» **Exercise**:
Within this material, how many lines have the string "Health" in them? The answer is a number, with nothing added.

» **Data for this exercise**:
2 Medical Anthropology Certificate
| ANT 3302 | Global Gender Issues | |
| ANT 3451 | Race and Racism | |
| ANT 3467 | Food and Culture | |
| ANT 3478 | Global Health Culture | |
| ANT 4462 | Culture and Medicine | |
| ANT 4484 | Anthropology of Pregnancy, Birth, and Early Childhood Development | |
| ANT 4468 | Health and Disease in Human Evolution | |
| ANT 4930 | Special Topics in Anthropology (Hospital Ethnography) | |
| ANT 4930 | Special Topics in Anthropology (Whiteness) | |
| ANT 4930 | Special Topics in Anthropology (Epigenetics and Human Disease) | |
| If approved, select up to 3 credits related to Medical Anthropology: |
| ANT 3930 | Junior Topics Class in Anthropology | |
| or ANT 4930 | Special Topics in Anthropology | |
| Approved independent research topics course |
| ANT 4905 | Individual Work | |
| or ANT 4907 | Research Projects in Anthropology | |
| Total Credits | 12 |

==

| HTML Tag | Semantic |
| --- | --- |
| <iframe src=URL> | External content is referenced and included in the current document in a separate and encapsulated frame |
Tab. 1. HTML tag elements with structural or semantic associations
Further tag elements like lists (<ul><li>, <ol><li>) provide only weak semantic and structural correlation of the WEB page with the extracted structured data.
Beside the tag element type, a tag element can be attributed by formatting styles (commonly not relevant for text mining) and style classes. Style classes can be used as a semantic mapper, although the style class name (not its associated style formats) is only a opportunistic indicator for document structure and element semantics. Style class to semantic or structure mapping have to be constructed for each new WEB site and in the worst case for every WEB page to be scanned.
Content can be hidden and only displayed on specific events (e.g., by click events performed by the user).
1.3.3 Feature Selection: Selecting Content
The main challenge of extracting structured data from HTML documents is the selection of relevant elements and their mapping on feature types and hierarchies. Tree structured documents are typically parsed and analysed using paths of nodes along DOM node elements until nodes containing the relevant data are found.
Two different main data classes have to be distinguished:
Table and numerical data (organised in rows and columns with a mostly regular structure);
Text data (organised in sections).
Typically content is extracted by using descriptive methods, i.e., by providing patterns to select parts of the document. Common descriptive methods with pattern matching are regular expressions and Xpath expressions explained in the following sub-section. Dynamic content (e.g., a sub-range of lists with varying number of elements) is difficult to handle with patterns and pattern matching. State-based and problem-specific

» **Output of the exercise**:
2